(Excerpts from a dataset)

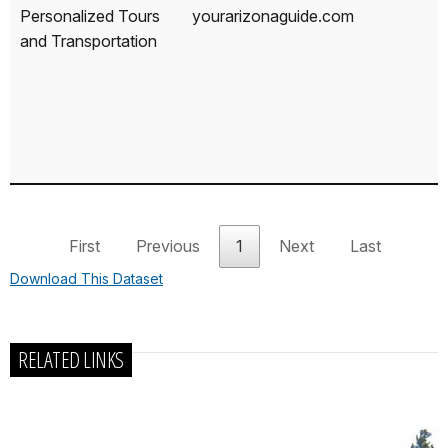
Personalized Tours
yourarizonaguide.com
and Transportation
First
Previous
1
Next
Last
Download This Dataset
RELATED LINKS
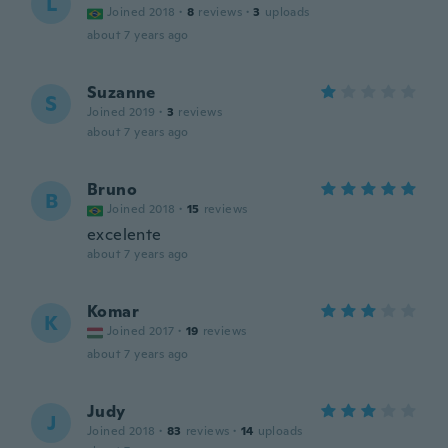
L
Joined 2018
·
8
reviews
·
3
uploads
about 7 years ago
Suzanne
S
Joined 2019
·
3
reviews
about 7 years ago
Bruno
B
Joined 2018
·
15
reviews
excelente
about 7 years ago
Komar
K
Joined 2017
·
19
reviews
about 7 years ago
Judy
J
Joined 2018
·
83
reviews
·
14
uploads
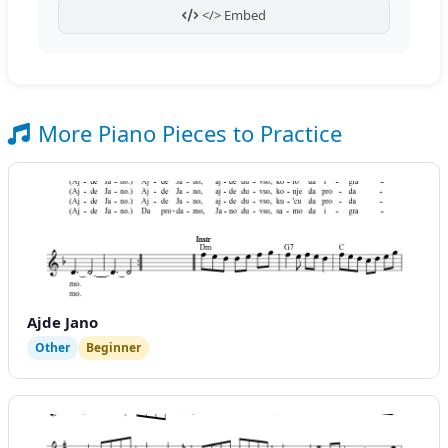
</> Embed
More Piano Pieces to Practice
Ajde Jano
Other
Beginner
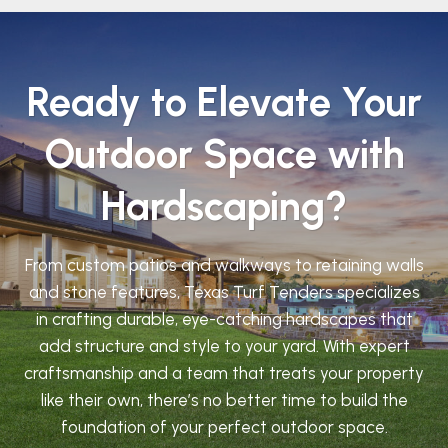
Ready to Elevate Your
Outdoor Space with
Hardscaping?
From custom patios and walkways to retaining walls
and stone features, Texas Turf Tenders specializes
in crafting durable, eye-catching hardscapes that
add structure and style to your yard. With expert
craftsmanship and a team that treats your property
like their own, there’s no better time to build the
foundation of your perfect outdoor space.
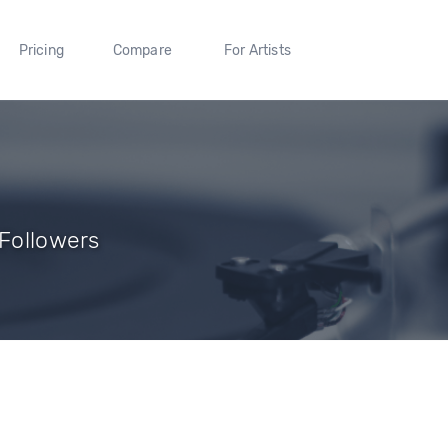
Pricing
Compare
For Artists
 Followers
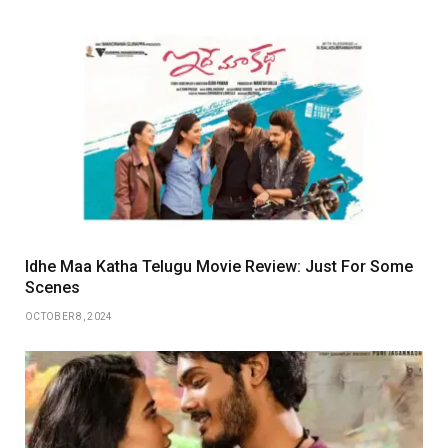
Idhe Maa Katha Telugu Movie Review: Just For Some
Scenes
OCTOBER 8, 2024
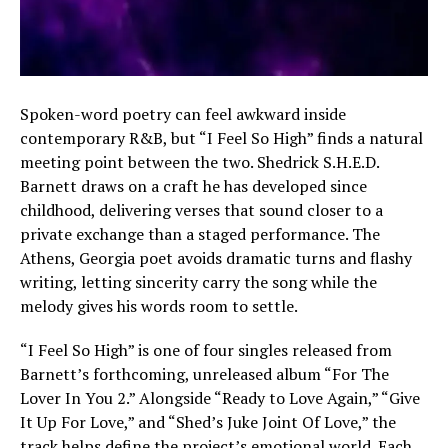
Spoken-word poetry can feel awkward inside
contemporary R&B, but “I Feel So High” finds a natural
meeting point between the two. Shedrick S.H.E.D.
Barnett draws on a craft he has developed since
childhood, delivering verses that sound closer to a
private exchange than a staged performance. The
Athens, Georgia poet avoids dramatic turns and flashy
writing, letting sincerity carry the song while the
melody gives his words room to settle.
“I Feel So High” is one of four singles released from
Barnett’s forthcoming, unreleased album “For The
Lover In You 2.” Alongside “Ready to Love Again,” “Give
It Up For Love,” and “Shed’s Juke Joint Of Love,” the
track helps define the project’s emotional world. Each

* * *

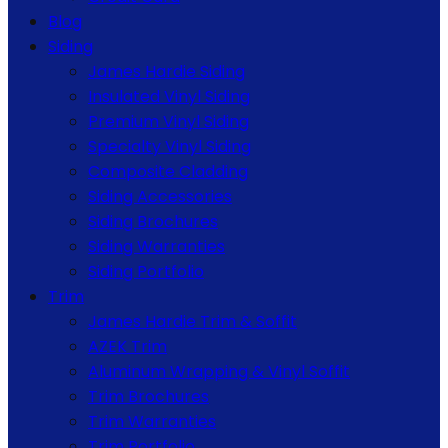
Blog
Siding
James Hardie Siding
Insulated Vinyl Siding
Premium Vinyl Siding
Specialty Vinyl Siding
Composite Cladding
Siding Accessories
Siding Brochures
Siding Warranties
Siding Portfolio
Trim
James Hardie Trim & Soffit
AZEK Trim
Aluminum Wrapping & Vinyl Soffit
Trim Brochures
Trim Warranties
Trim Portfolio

### WHAT YOU SHOULD DO
Starting at the line above that holds "foundation of your perfect outdoor space.", return each line up to and including the one that holds "Athens, Georgia poet", exactly as written, minus any pictures.

### SOLUTION FOR THIS TASK
foundation of your perfect outdoor space.
Pricing
Compare
For Artists
 Followers
Idhe Maa Katha Telugu Movie Review: Just For Some
Scenes
OCTOBER 8, 2024
Spoken-word poetry can feel awkward inside
contemporary R&B, but “I Feel So High” finds a natural
meeting point between the two. Shedrick S.H.E.D.
Barnett draws on a craft he has developed since
childhood, delivering verses that sound closer to a
private exchange than a staged performance. The
Athens, Georgia poet avoids dramatic turns and flashy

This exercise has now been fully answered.